As you get closer you see the enormous dome sits on a octagonal building covered in 400 year old blue-themed Islamic tiles.

Contentiously, it was built on the site of the Second Jewish Temple which had been destroyed by the Romans. Some Jews want the Dome moved to Mecca make way for a Third Temple.

The dome’s interior is undergoing a revamp due to shooting.

The Muslim guide was not specific on when it happened, but bullets must have hit the beautiful mosaics.

Scaffolding obscured many of the views, but Koranic lines painted in the time of Saladin could be clearly seen.

The dome is built over the Foundation Stone.. a place which has been described as a dangerous piece of real estate.

Muslims believe the rock is the spot where Muhammad rose to Heaven to talk to God, Jews view it as the spiritual junction of Heaven and Earth.. and geographically it is the highest natural point in Old Jerusalem.

All on the tour gathered ’round to hear about the Dome of the Rock.

The guide says a single hair from Muhammad is somewhere in the building.

As we asked questioned and listened, worshippers came in and out.
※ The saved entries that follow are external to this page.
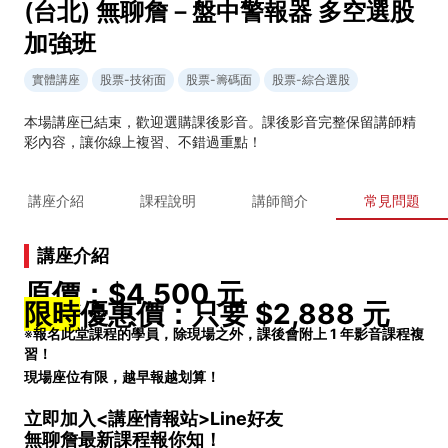
(台北) 無聊詹－盤中警報器 多空選股
加強班
實體講座
股票-技術面
股票-籌碼面
股票-綜合選股
本場講座已結束，歡迎選購課後影音。課後影音完整保留講師精
彩內容，讓你線上複習、不錯過重點！
講座介紹
課程說明
講師簡介
常見問題
講座介紹
原價：$4,500 元
限時
優惠價：只要 $2,888 元
※
報名此堂課程的學員，除現場之外，課後會附上 1 年影音課程複
習！
現場座位有限，越早報越划算！
立即加入<講座情報站>Line好友
無聊詹最新課程報你知！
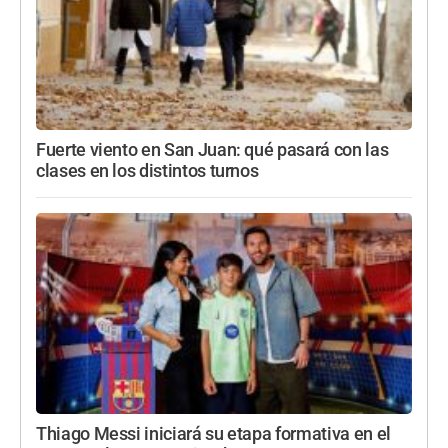
Fuerte viento en San Juan: qué pasará con las
clases en los distintos turnos
Thiago Messi iniciará su etapa formativa en el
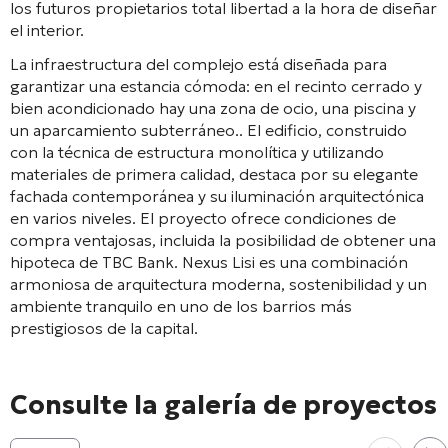
los futuros propietarios total libertad a la hora de diseñar
el interior
.
La infraestructura del complejo está diseñada para
garantizar una estancia cómoda: en el recinto cerrado y
bien acondicionado hay una zona de ocio, una piscina y
un aparcamiento subterráneo.
. El edificio, construido
con la técnica de estructura monolítica y utilizando
materiales de primera calidad, destaca por su elegante
fachada contemporánea y su iluminación arquitectónica
en varios niveles
. El proyecto ofrece condiciones de
compra ventajosas, incluida la posibilidad de obtener una
hipoteca de TBC Bank
. Nexus Lisi es una combinación
armoniosa de arquitectura moderna, sostenibilidad y un
ambiente tranquilo en uno de los barrios más
prestigiosos de la capital.
Consulte la galería de proyectos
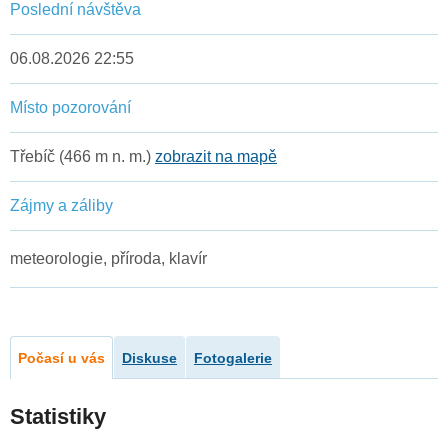
Poslední návštěva
06.08.2026 22:55
Místo pozorování
Třebíč (466 m n. m.)
zobrazit na mapě
Zájmy a záliby
meteorologie, příroda, klavír
Počasí u vás
Diskuse
Fotogalerie
Statistiky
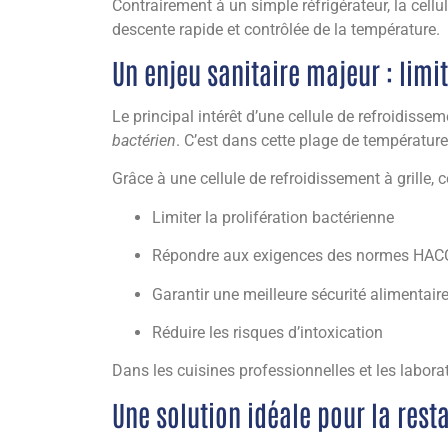
Contrairement à un simple réfrigérateur, la cel
descente rapide et contrôlée de la température.
Un enjeu sanitaire majeur : limit
Le principal intérêt d’une cellule de refroidissem
bactérien
. C’est dans cette plage de températur
Grâce à une cellule de refroidissement à grille, 
Limiter la prolifération bactérienne
Répondre aux exigences des normes HAC
Garantir une meilleure sécurité alimentair
Réduire les risques d’intoxication
Dans les cuisines professionnelles et les laborat
Une solution idéale pour la resta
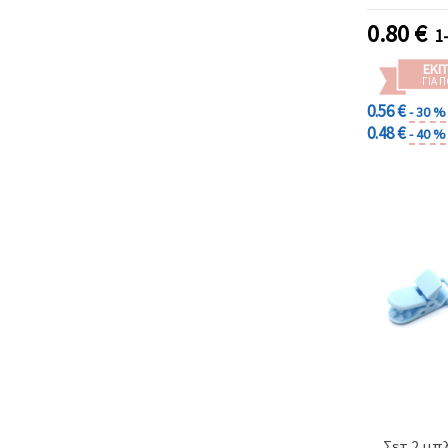
Εσωτερικό
Σετ 5 
0.80
€
1
ΕΚΠ
ΓΙΑ 
0.56 €
- 30 %
0.48 €
- 40 %
Σετ 2 μπ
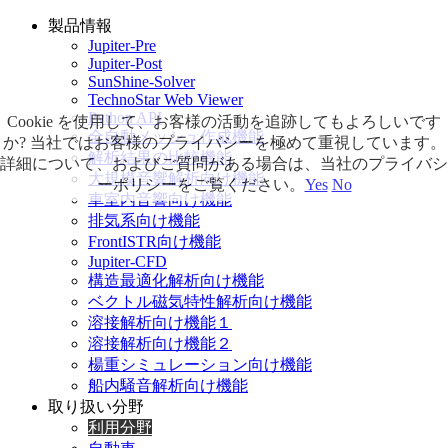
製品情報
Jupiter-Pre
Jupiter-Post
SunShine-Solver
TechnoStar Web Viewer
Python API
Cookie を使用して、お客様の活動を追跡してもよろしいです
全自動メッシュ作成機能
か? 当社ではお客様のプライバシーを極めて重視しています。
解析結果の比較機能
詳細について、およびご質問がある場合は、当社のプライバシ
大規模音響解析向け機能
ーポリシーをご覧ください。
Yes
No
車室内音響向け機能
排気系向け機能
FrontISTR向け機能
Jupiter-CFD
構造最適化解析向け機能
ベクトル磁気特性解析向け機能
溶接解析向け機能１
溶接解析向け機能２
楊重シミュレーション向け機能
船内騒音解析向け機能
取り扱い分野
利用分野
Some were a little disturbed by our presence.

Soon enough it was time to go.

We were shuffled out of the Dome of the Rock with the guides still disputing minor points while questions ricocheted in our heads.

Outside ABC Middle East Correspondent Anne Barker and I soaked up the atmosphere while the last questions were answered and bullet holes were revealed in the side of the ancient building.

Muslim women relaxed in the sun and children played on the wide open concrete space.

We had to choose the right gate to leave the Dome of the Rock.. and then we were back in real world Jerusalem.